Several players 25 and under had career seasons as the Wild set franchise records in wins and points. Defensemen Matt Dumba (22) and Jonas Brodin (23) had their best offensive seasons yet. Despite encountering hot and cold streaks, Charlie Coyle (25) tallied 56 points in his fifth season in a row of increasing his year-over-year points total. Jason Zucker (25) doubled the 23 points he netted in 2015-16, garnering 25 goals and 47 points this season.

Perhaps the two most impactful members of Minnesota's young core this season were Mikael Granlund (25) and Nino Niederreiter (24), who will both become restricted free agents this summer.

Granlund led the Wild in points this season with 69 and came second in goals (behind Eric Staal) with 26. Niederreiter tallied one fewer goal than Granlund, and his 57 points were the club's fourth-most.

But the Wild's first-round Stanley Cup Playoffs series against the St. Louis Blues saw both Granlund and Niederreiter stymied by St. Louis' big, powerful defensemen. Neither forward managed to put any pucks past Blues goaltender Jake Allen; Niederreiter had one assist and Granlund had two.

"[Granlund]'s a guy that, as we spoke this time last year, had questions about whether he was even going to become a top-line NHL player. He became a top-line NHL player, and when you're a top-line NHL player you get top-line defensive coverage, and I think this was a great growing experience for him," said Wild general manager Chuck Fletcher at his end-of-season press conference Tuesday. "He didn't have any time and space. They defended him hard. They put guys on him. They put their best defensive players out against him. They hit him every time they could.

"You know, he played a lot of minutes this year, starting in World Cup. But he competed right to the end. I think he'll take some things out of this. He'll have to learn ways to create more time and space for himself. I just think he's such a competitive and such a smart player, he'll learn."

Fletcher also revealed that Granlund had been playing in the postseason with a broken right hand, but the forward refused to use the injury as an excuse.

"I could play with that. I had no problems with that. Just a little sore," Granlund said. "Everybody has something going on. It's just a part of playing."

In addition to his career season, Granlund was also named a Lady Byng Memorial Trophy finalist for the first time in his career. The award, which goes to the NHL player who combines gentlemanly conduct with high playing ability, signals that Granlund has arrived on a League-wide stage seven years after he was selected by the Wild in the first round of the 2010 NHL Entry Draft.

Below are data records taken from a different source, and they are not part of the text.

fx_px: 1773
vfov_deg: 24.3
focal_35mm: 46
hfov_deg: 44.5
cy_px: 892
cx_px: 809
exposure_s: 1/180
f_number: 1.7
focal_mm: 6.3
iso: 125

Video: Granlund Injury and Niederreiter's Potential

When discussing Niederreiter's performance this season, Fletcher called him a goal-scorer with "streaky" tendencies, like many goal-scorers across the League.

"He's been streaky before. He'll be streaky again. He gets hot. He gets cold," Fletcher said. "I don't know that he's that much different than a lot of goal-scorers. He certainly made a lot of big plays in Game 5 there and arguably put a puck in the net that maybe could've counted and certainly made a play on Koivu's power-play goal."

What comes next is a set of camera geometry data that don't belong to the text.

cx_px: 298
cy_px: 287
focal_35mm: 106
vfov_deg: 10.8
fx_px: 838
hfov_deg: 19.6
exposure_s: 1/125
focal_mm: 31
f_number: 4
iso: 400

Fletcher was mum on his plans for the new contracts Granlund and Niederreiter will command going into the 2017-18 season. The Wild must decide before July 1 if it wants to re-sign the forwards to long-term contracts, issue them qualifying offers or let an arbitrator decide on fair salaries for each.

One thing is certain, though: Granlund and Niederreiter's career years are evidence that the young core that the Wild has been waiting on has arrived.

"We were a remarkably consistent team," Fletcher said. "That whole group of kids [age] 24 to 26 all took a step, not even just in terms of production where they had career years, but I think you look at a couple of them in particular and Granlund and [Jared] Spurgeon have begun to take on leadership responsibilities, which is very important.

"To me we took a lot of steps this year. … You look over 82 games and we took big strides and were one of the more competitive teams in the League. There's no reason we won't continue to be that way."